Having a family is one way of expressing your natural liberty. By propagating your line, and imparting upon them the principles of Liberty, then you are demonstrating your hope for the future. Amidst the struggles of parenthood and marriage, some self-deprecating humour is well deserved.
What happens when you settle down and bring forth new life into this world? A comedy of errors, at least according to the author, that’s what. In flattering imitation of Oliver Holmes’ The Autocrat of the Breakfast Table, O’Rourke pontificates, in perfect libertarian fashion, to his assistant Max, the teenage babysitter from next door, his godson Nick, the Political Nut, his daughter Muffin, and his long-suffering Catholic wife. He nonchalantly lectures about cellular telephones, stock market investments, phony celebrity culture, drug prohibition, Earth Day, and worst of all, the 2000 presidential election.

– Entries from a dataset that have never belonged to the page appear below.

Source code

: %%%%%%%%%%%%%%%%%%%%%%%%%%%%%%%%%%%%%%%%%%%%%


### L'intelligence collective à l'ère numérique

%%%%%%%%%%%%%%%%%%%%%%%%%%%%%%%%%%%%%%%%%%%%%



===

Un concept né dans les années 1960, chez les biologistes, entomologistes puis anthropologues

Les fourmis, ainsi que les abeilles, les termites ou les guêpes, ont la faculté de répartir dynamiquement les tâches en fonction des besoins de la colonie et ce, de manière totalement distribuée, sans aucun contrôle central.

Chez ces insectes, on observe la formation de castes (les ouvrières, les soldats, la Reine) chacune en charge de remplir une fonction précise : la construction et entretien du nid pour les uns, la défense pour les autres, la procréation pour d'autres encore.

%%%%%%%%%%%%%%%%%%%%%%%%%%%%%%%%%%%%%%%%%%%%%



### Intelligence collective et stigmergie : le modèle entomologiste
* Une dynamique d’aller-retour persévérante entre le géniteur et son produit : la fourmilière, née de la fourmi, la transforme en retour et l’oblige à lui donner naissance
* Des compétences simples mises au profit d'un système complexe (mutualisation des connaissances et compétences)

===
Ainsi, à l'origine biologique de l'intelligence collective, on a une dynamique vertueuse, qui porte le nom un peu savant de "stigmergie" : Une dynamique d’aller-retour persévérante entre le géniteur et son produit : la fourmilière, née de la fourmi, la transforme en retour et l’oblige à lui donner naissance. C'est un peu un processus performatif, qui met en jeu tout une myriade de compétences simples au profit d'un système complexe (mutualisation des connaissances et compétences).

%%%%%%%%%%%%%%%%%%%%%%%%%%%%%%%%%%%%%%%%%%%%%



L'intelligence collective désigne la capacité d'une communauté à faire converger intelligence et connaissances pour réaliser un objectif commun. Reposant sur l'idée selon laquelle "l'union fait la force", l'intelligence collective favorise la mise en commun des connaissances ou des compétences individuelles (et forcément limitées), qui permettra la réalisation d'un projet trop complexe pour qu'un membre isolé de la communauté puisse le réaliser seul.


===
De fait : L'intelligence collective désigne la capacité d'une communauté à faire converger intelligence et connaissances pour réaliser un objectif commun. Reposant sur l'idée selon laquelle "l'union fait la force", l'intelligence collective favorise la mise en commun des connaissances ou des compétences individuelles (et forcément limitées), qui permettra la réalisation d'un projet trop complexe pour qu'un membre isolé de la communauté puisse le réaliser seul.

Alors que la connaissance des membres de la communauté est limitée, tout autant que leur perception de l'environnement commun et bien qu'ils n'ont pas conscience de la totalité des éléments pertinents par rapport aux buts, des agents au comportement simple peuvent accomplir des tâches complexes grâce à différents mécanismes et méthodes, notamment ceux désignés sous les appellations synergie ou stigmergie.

When discussing intellectual property, the “CEO of the sofa” tells his babysitter:
“There is no human liberty without property rights. The most important property right is your own inviolable right to self-possession. You own you. When other people get mixed up about the notion that you are your personal property, when they start thinking they own you, the consequences are horrendous: slave trade, the draft, my first marriage.”
Essentially, this is the Self-Ownership Axiom in all but name, albeit with a humorous twist. But of course, since this is a satirical work primarily about middle-aged family life, it wouldn’t be complete without a joke or two about the subject:
“Having kids defines fun down – just in time for middle age when having fun isn’t much fun anymore anyway. I used to think booze and sex would bring me joy. Now it’s a nap. Or a business trip to a Motel 6 in Akron. Where I can go to the john in peace. Wow, a dry towel. And twenty-six channels to myself.”
I think many parents would agree.
P. J. O’Rourke’s The CEO of the Sofa is, like all of his satire, laced with political commentary. Admiring the birth of his latest daughter by smoking Cuban cigars in the garage does gives a rather Mad Men feel about the whole endeavor. Perhaps most libertarian husbands should start becoming the CEOs of their own sofas and engage with their (possibly) non-libertarian wives in dialogues that might help them come around….or maybe they already do?